Однако со временем подверженность боли во всем ее разнообразии стала растущей характерной чертой современного общества. Более того, в XIX в. ее стали повсеместно считать платой за прогресс и цивилизацию. В 1892 г. американский невролог Сайлас Уэйр Митчелл придал этим идеям особенно вульгарный расистский оттенок: «Дикарь не ощущает боль так, как мы, – и, двигаясь по шкале жизни дальше вниз, мы наблюдаем, что и животные, по-видимому, не имеют той остроты восприятия боли, к которой пришли мы»[236]
. Он был далеко не одинок: немецкие философы Шопенгауэр и Ницше оба соглашались с тем, что чувствительность к боли напрямую связана с разумностью и уровнем «цивилизованности»[237]. Эти заявления были сделаны еще до того, как было синтезировано первое серьезное обезболивающее – аспирин.Отчасти стремление победить боль возникло из-за тех перемен, которые претерпели наши с ней отношения. Боль всегда являлась самым очевидным проявлением множества болезней и недугов, которые тайно зрели внутри, – но не считалась ни ощущением, ни чувством. Она была божественной карой, возмездием, которое с яростью и гневом обрушивали на людей небеса. Боль нельзя было подавлять – ее нужно было испытать в полной мере. Боль была в компетенции праведников, а не врачей. Считалось, что где боль, там грех – а грех не может остаться без наказания. Боль была необходима, потому что претерпевшие ее могли надеяться на избавление от своих пороков. Клайв Стейплз Льюис написал: «…Все великие религии впервые проповедовались и долгое время существовали в мире, в котором не было хлороформа».
И лишь с приходом Возрождения, а за ним секуляризма поднялась волна перемен в отношении к немощи – и в первую очередь к боли. В эпоху Возрождения медицинская наука первое время существовала как продолжение религии: изучение болезней считалось формой прославления божественного, способом покорить природу и разгадать загадки вселенной. Однако постепенно она полностью обособилась и ее главной целью стала она сама. Человек, по словам Фрэнсиса Бэкона, стал архитектором своей судьбы и взял на себя и контроль над своей жизнью, и ответственность за нее.

_Исследуемые данные_

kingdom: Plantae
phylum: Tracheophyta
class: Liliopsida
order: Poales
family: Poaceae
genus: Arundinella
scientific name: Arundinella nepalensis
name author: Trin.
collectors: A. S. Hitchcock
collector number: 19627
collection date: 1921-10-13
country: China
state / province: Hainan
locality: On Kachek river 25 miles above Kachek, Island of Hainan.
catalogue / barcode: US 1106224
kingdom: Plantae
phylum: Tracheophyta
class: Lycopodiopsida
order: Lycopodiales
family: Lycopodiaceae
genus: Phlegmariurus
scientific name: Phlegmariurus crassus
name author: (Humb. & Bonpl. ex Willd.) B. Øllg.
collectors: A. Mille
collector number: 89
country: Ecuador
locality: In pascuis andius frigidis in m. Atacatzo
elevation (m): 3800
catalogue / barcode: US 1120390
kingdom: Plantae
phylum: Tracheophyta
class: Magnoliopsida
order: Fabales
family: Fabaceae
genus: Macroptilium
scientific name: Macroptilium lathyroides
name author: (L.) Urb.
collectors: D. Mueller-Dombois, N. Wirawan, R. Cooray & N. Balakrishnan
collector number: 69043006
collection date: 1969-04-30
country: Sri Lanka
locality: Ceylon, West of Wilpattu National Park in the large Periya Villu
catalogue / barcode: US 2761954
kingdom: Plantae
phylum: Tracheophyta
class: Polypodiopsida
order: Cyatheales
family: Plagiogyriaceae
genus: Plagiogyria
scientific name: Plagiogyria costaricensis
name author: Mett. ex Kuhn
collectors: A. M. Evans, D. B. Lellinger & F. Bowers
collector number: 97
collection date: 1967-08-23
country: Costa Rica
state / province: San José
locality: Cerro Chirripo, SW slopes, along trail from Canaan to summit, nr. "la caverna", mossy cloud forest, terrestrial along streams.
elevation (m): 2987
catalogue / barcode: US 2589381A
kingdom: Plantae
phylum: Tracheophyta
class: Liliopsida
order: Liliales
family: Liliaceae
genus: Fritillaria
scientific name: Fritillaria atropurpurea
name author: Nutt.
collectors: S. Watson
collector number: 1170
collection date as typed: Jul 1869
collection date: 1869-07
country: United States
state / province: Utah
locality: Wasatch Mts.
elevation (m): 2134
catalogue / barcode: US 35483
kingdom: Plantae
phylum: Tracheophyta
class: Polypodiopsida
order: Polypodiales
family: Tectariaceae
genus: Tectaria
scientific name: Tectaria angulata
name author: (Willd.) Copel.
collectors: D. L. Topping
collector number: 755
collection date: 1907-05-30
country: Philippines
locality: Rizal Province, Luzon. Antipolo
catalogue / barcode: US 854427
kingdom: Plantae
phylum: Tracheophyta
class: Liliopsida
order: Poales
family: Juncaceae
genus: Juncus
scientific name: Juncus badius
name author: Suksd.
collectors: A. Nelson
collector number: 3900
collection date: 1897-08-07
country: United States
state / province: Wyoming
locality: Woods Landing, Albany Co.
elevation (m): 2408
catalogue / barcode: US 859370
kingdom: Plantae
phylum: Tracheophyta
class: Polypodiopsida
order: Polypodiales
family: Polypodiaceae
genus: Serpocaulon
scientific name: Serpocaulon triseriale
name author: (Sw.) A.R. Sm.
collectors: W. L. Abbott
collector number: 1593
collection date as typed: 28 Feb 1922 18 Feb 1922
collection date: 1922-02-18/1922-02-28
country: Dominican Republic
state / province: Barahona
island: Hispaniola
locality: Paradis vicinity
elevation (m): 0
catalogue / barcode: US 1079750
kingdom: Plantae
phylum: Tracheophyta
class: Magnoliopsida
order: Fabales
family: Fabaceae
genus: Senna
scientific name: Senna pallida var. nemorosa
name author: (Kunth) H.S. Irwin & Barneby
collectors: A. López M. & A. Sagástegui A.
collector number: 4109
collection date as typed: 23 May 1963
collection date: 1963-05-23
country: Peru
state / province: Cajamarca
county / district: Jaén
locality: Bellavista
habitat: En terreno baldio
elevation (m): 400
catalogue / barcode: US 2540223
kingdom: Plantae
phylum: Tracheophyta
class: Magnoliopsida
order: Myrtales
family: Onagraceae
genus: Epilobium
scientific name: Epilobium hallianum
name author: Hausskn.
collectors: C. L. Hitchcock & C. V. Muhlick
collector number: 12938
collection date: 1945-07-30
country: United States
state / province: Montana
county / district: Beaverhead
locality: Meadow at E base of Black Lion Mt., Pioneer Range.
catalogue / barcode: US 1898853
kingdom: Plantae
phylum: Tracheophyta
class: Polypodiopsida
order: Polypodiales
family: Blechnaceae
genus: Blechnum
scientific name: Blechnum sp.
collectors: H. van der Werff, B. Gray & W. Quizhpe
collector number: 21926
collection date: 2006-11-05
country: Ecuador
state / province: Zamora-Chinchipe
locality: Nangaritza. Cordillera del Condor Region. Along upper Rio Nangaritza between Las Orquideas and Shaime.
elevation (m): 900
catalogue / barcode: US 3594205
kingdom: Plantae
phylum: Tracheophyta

_Упражнение_
Какое средство фрагмент об отношении к боли называет первым серьезным обезболивающим?

_Результат выполнения_
Первым серьезным обезболивающим назван аспирин.